Seulement si on suit les témoignages produits par les Inrocks sur l’absence de compassion ou de réaction des personnes présentes, les victimes attendent aussi un exercice viril de la masculinité pour mettre un terme aux actes des « frotteurs ». Par conséquent, il est reconnu, un, que tous les hommes ne sont pas des frotteurs, deux, que la plupart n’exercent pas leur rôle d’homme qui est de s’opposer à la force par la parole ou la force, trois que c’est le défaut de communauté qui transforme une femme en proie. En conclusion ce que les femmes attendent des hommes c’est une forme de civilité qui rejoint par la bande la notion d’honnête homme, une très vieille notion réactionnaire.

Aussi, les membres d’Osez le féminisme visent moins les frotteurs ou la protection des femmes que la déconstruction de l’honnête homme et c’est le deuxième volet de l’argumentation.

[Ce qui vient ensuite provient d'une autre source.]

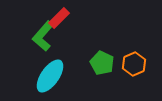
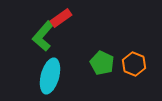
red rectangle: moved 2 px right; rotated 10 degrees clockwise
orange hexagon: rotated 15 degrees counterclockwise
cyan ellipse: rotated 20 degrees counterclockwise
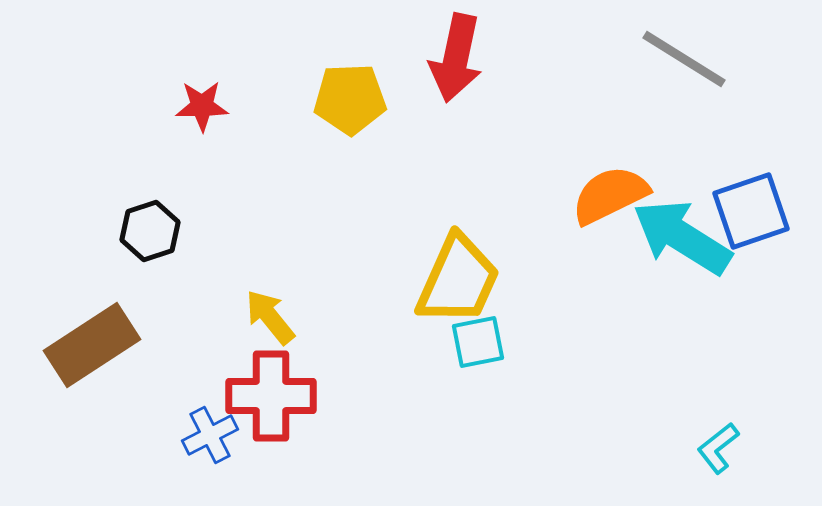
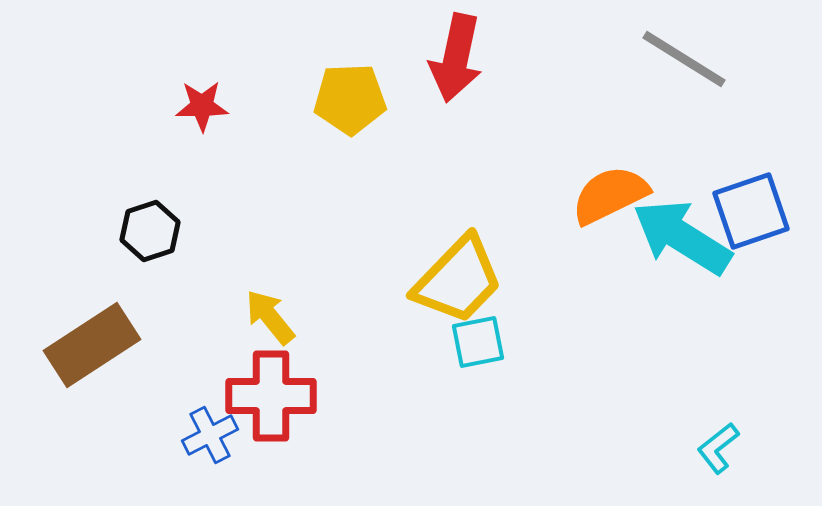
yellow trapezoid: rotated 20 degrees clockwise
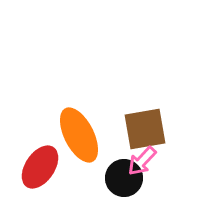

La porte-parole d’Osez le féminisme lance donc le nombre magique de 75 mille femmes violées par an (selon les enquêtes de victimation ou victimisation or moins de 20 mille viols sont déclarés annuellement dont le 1/3 sur des mineurs) soit, dit-elle, une toutes les dix minutes. Je prends ma calculatrice et j’obtiens 52560 femmes violées. J’ai dû mal entendre, je passe donc à 1 femme violée toutes les 6 minutes et j’obtiens 87600 femmes violées. De cette simple arithmétique je conclus que les membres d’Osez le féminisme sont fâchées avec les probabilités. Or, non seulement, les nombres leur échappent mais le simple raisonnement puisqu’elles appliquent une statistique pénale, 80 % des violeurs sont des proches des victimes à un ensemble qui n’est pas approprié (l’ensemble des victimes de viol selon les enquêtes de victimation-victimisation pour lesquelles il n’y aurait pas 75 mille viols par an France mais 200 mille).

D’où il ressort qu’inconnu ou connu, l’Homme est un violeur qui s’ignore car il exerce son droit à la masculinité qui serait une tyrannie en puissance puisque cette masculinité se définirait par la libre jouissance du corps de la femme transformée en éternelle proie privée de toute dignité.